> [JOB] Your answer should be the records, copied exactly, with the pictures removed.

> [EXCERPTED RECORDS]
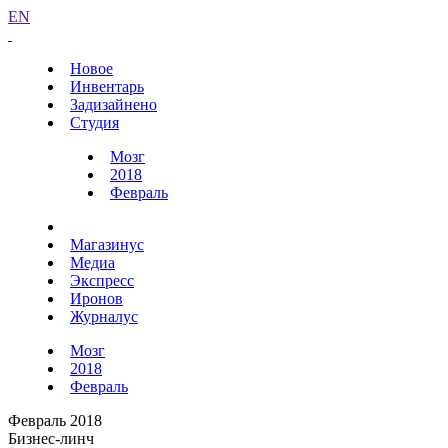
EN
Новое
Инвентарь
Задизайнено
Студия
Мозг
2018
Февраль
Магазинус
Медиа
Экспресс
Иронов
Журналус
Мозг
2018
Февраль
Февраль 2018
Бизнес-линч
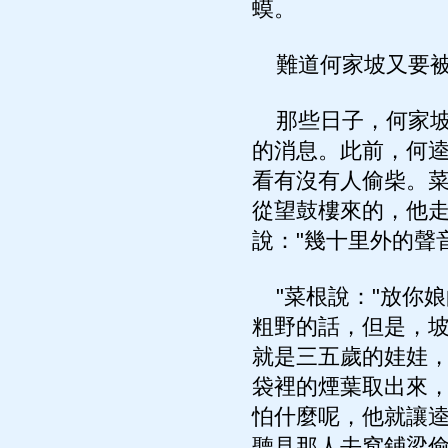
蟆。
難道何家坡又要被
那些日子，何家坡
的消息。此前，何
看有沒有人偷柴。菜
從望鼓樓來的，他走
說："幾十里外的聲
"菜根說："放你娘
粗野的話，但是，
就是三五歲的娃娃
袋裡的煙葉取出來
怕什麼呢，他就讓逵
聽見那人去窩鋪梁偷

> [SOLUTION TO THIS PROBLEM]
EN
Новое
Инвентарь
Задизайнено
Студия
Мозг
2018
Февраль
Магазинус
Медиа
Экспресс
Иронов
Журналус
Мозг
2018
Февраль
Февраль 2018
Бизнес-линч
蟆。
難道何家坡又要被
那些日子，何家坡
的消息。此前，何
看有沒有人偷柴。菜
從望鼓樓來的，他走
說："幾十里外的聲
"菜根說："放你娘
粗野的話，但是，
就是三五歲的娃娃
袋裡的煙葉取出來
怕什麼呢，他就讓逵
聽見那人去窩鋪梁偷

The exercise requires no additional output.